Non siamo un progetto nazionale, siamo centinaia di progetti di quartiere.

La tecnologia è un facilitatore indispensabile, ma senza le persone, la comunità, le relazioni sul territorio, questo progetto non potrebbe esistere. Questo aspetto colpisce da subito l'attenzione della stampa e della politica. Per sindaci e assessori la proposta di valore di LMSC è un'opportunità notevole di portare innovazione sociale nelle loro amministrazioni. Di LMSC si parla, si parla molto a livello locale e nazionale e del servizio comincia a esserci domanda. Al momento LMSC funziona su Torino e su Milano, le prossime tappe saranno Roma e Bologna, quindi il resto di Italia. Nel frattempo, però, la storia di LMSC si arricchisce di un nuovo importantissimo episodio: l'incontro con Up-Group, una multinazionale francese leader nel mercato dei buoni pasto.

 

Un bell'esempio di Open Innovation

In Italia se ne parla molto, ma la case history di open innovation non è poi così ricca di esempi. La scorsa estate il gruppo francese Up-Group è entrata in LMSC con un'iniezione di capitali e mettendo a disposizione della startup italiana un mercato molto esteso (17 paesi del mondo) e una forza e commerciale consolidata. Up-Group è il secondo gruppo mondiale dei buoni pasto, in italia ha 100.000 negozi food convenzionati, potenziali clienti di LMSC, e centinaia di migliaia di utenti finali che potrebbero essere interessati a scaricare l'app sul loro cellulare.

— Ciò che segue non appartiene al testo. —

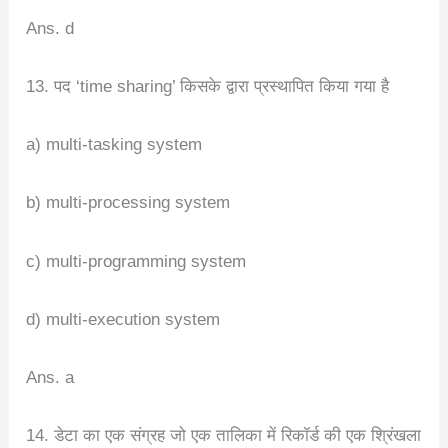
Ans. d
13. पद ‘time sharing’ किसके द्वारा प्रस्थापित किया गया है
a) multi-tasking system
b) multi-processing system
c) multi-programming system
d) multi-execution system
Ans. a
14. डेटा का एक संग्रह जो एक तालिका में रिकॉर्ड की एक श्रिंखला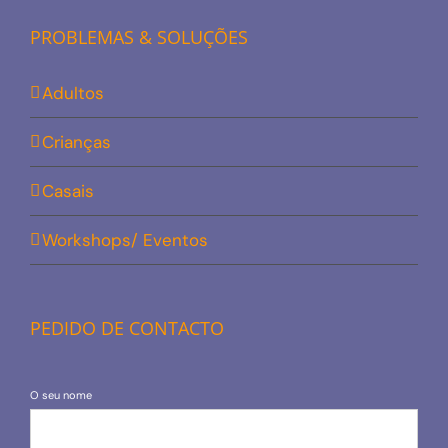
PROBLEMAS & SOLUÇÕES
Adultos
Crianças
Casais
Workshops/ Eventos
PEDIDO DE CONTACTO
O seu nome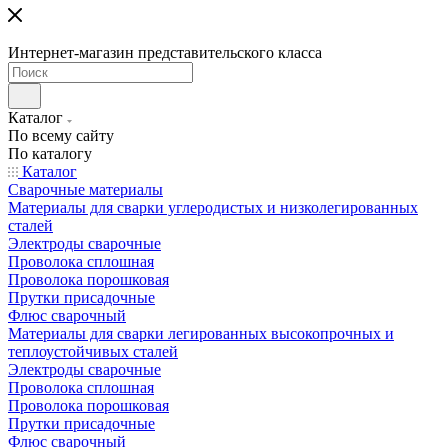
Интернет-магазин представительского класса
Каталог
По всему сайту
По каталогу
Каталог
Сварочные материалы
Материалы для сварки углеродистых и низколегированных
сталей
Электроды сварочные
Проволока сплошная
Проволока порошковая
Прутки присадочные
Флюс сварочный
Материалы для сварки легированных высокопрочных и
теплоустойчивых сталей
Электроды сварочные
Проволока сплошная
Проволока порошковая
Прутки присадочные
Флюс сварочный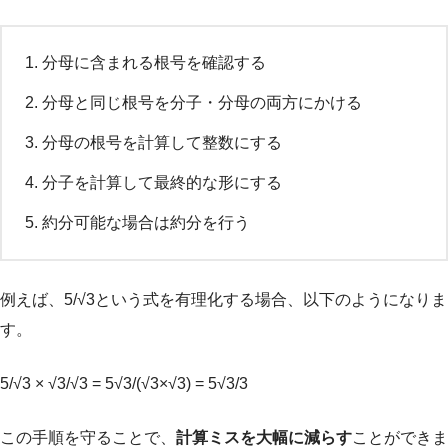
分母に含まれる根号を確認する
分母と同じ根号を分子・分母の両方にかける
分母の根号を計算して整数にする
分子を計算して最終的な形にする
約分可能な場合は約分を行う
例えば、5/√3という式を有理化する場合、以下のようになりま
す。
5/√3 × √3/√3 = 5√3/(√3×√3) = 5√3/3
この手順を守ることで、
計算ミスを大幅に減らす
ことができま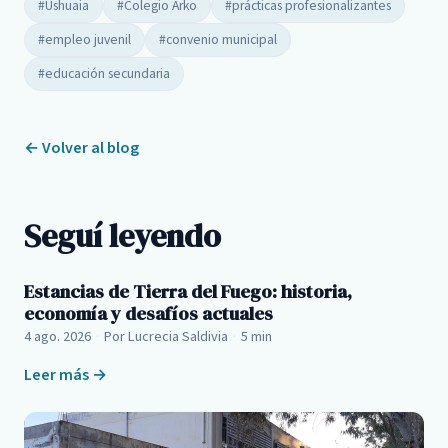
#Ushuaia
#Colegio Arko
#prácticas profesionalizantes
#empleo juvenil
#convenio municipal
#educación secundaria
← Volver al blog
Seguí leyendo
Estancias de Tierra del Fuego: historia,
economía y desafíos actuales
4 ago. 2026
·
Por Lucrecia Saldivia
·
5 min
Leer más →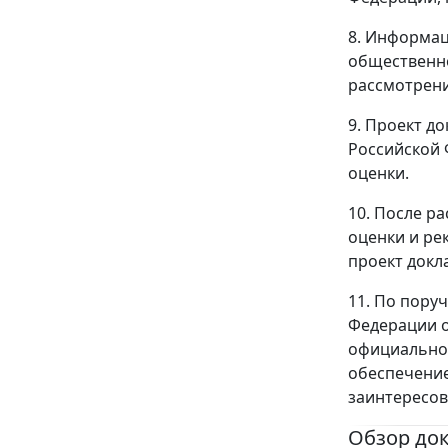
8. Информац
общественно
рассмотрени
9. Проект д
Российской 
оценки.
10. После р
оценки и ре
проект докл
11. По пору
Федерации о
официальном
обеспечение
заинтересов
Обзор до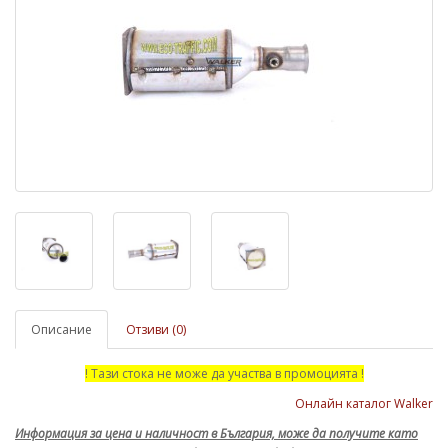
Описание
Отзиви (0)
! Тази стока не може да участва в промоцията !
Онлайн каталог Walker
Информация за цена и наличност в България, може да получите като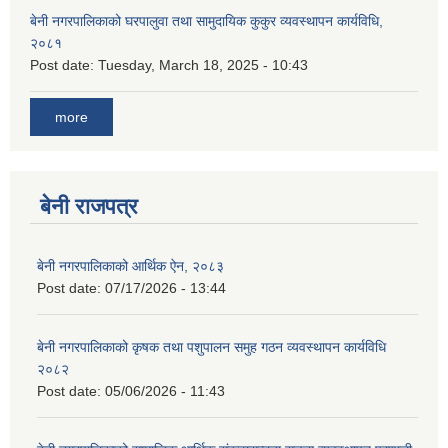
बेनी नगरपालिकाको घरपालुवा तथा सामुदायिक कुकुर व्यवस्थापन कार्यविधि,
२०८१
Post date:
Tuesday, March 18, 2025 - 10:43
more
बेनी राजपत्र
बेनी नगरपालिकाको आर्थिक ऐन, २०८३
Post date:
07/17/2026 - 13:44
बेनी नगरपालिकाको कृषक तथा पशुपालन समुह गठन व्यवस्थापन कार्यविधि
२०८२
Post date:
05/06/2026 - 11:43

Un incontro fortunato e fecondo per entrambi i soggetti: il gruppo francese che abbraccia la visione e i valori della startup e contribuisce a diffonderli, può accedere grazie alla sua tecnologia a un database di utenti finali profilati; la startup ha accesso a un mercato esteso e internazionale che consentirà di esportare il suo modello all'estero in modo molto più sicuro ed efficace.

 

LMSC mobile

 

Ma come funziona la app LMSC?

Il negoziante scarica la app, si registra descrivendo attività e posizione. L'utente finale fa lo stesso, seleziona la categoria di prodotti alla quale è interessato, imposta la distanza limite che è disposto a percorrere per acquistare il prodotto in offerta (o la funzione "seguimi" per essere geolocalizzato), e il gioco è fatto. Tutte le volte che le esigenze dei due destinatari si incontreranno , LMSC avrà funzionato con successo.

 

Il modello di business e i vantaggi per l'esercente

LMSC è un'applicazione gratuita per gli utenti finali, mentre per i negozianti è prevista una piccola fee mensile, da iniziare pagare dopo due mesi di prova gratuita del servizio. Questo vale oggi solo per le città nelle quali il servizio è attivo a tutti gli effetti ed esiste un equilibrio stabile di domanda e offerta. Nelle città nelle quali le community sono ancora nascenti, il negoziante può aderire in modo del tutto gratuito. I vantaggi che il proprietario del piccolo negozio di quartiere ottiene sono diversi: a parte la riduzione dello spreco di prodotti invenduti e l'incasso che può derivarne, LMSC diventa per gli esercenti un veicolo di acquisizione nuovi clienti e uno strumento importantissimo di comunicazione diretta con utenti interessati.

 

LMSC_LOGO-UFFICIALE

 

Dal primo giorno Francesco Ardito e il suo team, che oggi di persone ne conta 10, si sono dedicati a tempo pieno al progetto ed è anche grazie a questo, e a un'etica condivisa, che la piccola mela gialla in marcia alla conquista delle città italiane, logo di LMSC, oggi comincia ad essere un brand noto, richiesto dagli utenti e capace di attrarre l'interesse di grandi multinazionali, quanto di grandi aziende nostrane come Melinda che, complice la familiarità con l'icona del logo, non ha esitato a stringere con la startup che combatte gli sprechi una partnership commerciale e di co-branding.